I am currently implementing a system that interfaces between retailers and wholesalers and needs to have logging capabilities. Problem is that there will be roughly 20,000 retailers accessing about 300 wholesalers.
Obviously, a row will need to be entered into the table for each retailer accessing each wholesaler (or a potential 20,000 x 300 = 6,000,000 rows).

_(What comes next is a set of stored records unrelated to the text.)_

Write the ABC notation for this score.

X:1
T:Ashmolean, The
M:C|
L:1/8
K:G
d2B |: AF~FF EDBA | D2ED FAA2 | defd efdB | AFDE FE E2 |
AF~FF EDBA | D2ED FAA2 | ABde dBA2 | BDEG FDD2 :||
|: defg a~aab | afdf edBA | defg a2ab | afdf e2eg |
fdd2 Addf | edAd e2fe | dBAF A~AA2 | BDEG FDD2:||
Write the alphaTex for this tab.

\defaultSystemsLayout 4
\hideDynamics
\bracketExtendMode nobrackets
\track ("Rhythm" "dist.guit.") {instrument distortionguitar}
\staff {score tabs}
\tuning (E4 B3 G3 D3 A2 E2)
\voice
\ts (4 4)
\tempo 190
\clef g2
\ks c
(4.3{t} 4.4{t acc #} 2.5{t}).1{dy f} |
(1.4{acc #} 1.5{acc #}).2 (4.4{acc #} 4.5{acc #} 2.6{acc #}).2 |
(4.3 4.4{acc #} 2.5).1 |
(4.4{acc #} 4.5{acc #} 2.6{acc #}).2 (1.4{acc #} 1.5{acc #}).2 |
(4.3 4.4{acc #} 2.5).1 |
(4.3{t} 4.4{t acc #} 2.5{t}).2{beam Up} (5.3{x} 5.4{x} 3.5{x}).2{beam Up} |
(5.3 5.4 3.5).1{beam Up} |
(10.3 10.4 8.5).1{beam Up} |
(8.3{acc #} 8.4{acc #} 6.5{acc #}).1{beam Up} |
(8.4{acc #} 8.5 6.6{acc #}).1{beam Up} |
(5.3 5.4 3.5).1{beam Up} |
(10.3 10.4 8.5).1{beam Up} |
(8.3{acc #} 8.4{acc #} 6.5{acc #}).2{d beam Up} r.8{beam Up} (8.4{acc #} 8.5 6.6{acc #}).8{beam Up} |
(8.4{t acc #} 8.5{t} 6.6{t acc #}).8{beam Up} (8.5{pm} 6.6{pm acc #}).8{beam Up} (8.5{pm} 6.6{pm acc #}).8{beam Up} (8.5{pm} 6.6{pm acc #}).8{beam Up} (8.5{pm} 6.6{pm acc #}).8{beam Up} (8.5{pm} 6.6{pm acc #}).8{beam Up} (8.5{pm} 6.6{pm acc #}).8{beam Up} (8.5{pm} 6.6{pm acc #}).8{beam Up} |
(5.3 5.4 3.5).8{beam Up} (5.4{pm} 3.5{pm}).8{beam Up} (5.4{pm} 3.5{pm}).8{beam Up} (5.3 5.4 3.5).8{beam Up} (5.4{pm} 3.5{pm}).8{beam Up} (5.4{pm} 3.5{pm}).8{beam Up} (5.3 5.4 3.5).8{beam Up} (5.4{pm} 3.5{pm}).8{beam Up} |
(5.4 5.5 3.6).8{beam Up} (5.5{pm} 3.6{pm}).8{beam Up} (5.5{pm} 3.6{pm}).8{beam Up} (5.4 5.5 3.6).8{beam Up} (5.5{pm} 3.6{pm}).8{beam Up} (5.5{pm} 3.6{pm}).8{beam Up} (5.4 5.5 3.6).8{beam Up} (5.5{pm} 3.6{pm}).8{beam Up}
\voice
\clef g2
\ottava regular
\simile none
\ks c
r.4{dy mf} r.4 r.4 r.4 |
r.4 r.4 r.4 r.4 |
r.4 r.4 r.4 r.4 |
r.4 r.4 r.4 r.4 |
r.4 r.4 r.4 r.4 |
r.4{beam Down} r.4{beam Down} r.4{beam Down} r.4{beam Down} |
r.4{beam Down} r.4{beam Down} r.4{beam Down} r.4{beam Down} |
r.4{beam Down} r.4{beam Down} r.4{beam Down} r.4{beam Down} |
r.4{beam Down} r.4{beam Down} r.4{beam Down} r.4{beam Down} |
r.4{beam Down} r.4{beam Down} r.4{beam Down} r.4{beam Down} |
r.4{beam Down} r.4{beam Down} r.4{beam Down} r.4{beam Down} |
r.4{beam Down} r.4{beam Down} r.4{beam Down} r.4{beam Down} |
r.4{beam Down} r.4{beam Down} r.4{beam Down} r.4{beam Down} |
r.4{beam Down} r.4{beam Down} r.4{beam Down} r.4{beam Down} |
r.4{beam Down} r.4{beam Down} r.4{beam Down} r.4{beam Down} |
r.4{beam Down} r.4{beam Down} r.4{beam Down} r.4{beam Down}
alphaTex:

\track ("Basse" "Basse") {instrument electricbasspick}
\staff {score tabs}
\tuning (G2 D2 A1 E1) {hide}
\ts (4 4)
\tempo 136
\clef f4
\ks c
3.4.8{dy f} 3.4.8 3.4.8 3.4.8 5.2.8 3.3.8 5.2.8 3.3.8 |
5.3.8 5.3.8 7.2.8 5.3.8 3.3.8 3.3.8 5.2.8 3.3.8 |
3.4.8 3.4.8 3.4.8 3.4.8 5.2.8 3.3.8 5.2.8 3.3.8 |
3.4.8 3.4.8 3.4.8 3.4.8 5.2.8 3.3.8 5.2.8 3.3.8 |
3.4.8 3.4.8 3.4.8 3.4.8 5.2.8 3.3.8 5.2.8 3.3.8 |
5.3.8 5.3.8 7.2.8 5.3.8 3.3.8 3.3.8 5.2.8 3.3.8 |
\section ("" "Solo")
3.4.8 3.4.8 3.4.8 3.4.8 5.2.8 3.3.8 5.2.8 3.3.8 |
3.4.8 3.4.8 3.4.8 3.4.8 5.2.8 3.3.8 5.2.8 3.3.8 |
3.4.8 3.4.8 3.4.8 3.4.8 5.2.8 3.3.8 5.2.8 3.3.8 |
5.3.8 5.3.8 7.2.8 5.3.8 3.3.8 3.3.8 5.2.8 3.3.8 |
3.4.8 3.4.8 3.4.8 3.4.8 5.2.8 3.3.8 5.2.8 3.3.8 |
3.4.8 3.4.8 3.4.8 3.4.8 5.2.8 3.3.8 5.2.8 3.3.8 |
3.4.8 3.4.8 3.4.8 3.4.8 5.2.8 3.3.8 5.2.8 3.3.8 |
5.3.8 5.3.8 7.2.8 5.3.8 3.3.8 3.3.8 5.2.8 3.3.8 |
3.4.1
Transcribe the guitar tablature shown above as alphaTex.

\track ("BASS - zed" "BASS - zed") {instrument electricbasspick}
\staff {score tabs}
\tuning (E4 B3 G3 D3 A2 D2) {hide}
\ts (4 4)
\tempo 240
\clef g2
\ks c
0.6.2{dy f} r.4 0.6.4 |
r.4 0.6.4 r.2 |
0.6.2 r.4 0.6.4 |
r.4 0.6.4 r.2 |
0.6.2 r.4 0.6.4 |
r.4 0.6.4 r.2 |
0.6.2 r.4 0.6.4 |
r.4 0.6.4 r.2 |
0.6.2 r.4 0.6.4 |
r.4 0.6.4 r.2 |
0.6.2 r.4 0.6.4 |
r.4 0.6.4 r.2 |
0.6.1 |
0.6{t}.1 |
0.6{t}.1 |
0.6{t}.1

Problem is that I need to log visits on a monthly basis for the last 12 months, meaning 6,000,000 x 12 = 72,000,000! However, realistically not every retailer will visit every wholesaler so I’m estimating that in the end I’m looking at about 20,000,000 rows.
There are two tables:
retailer_wholesaler_association_table:
------------------------------------------------association_id | retailer_id | wholesaler_id------------------------------------------------
retailer_monthly_visits_table:
--------------------------------------association_id | month_id | visits--------------------------------------
My question is, should I be very worried about speed? A SELECT query will look something like:
SELECT * FROM retailer_wholesaler_association LEFT JOIN retailer_monthly_visits WHERE retailer_id = %
And an UPDATE will look very similar. Obviously, not very complex statements.
Server is a Quad Core Intel Xeon Harpertown 3.0 GHz with 16GB DDR2 RAM.